*Provided records*:
-- -- --

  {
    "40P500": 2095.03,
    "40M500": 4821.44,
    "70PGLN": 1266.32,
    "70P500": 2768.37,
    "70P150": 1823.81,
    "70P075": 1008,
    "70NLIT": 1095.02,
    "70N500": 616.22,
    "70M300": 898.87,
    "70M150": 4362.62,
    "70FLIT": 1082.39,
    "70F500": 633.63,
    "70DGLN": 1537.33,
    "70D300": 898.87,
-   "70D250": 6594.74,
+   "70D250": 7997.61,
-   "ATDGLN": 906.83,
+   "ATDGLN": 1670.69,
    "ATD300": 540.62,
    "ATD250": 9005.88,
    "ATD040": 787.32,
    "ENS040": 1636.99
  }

-- -- --

*Prompt*: Word for word, retype all of the material.

*Answer box*:
  {
    "40P500": 2095.03,
    "40M500": 4821.44,
    "70PGLN": 1266.32,
    "70P500": 2768.37,
    "70P150": 1823.81,
    "70P075": 1008,
    "70NLIT": 1095.02,
    "70N500": 616.22,
    "70M300": 898.87,
    "70M150": 4362.62,
    "70FLIT": 1082.39,
    "70F500": 633.63,
    "70DGLN": 1537.33,
    "70D300": 898.87,
-   "70D250": 6594.74,
+   "70D250": 7997.61,
-   "ATDGLN": 906.83,
+   "ATDGLN": 1670.69,
    "ATD300": 540.62,
    "ATD250": 9005.88,
    "ATD040": 787.32,
    "ENS040": 1636.99
  }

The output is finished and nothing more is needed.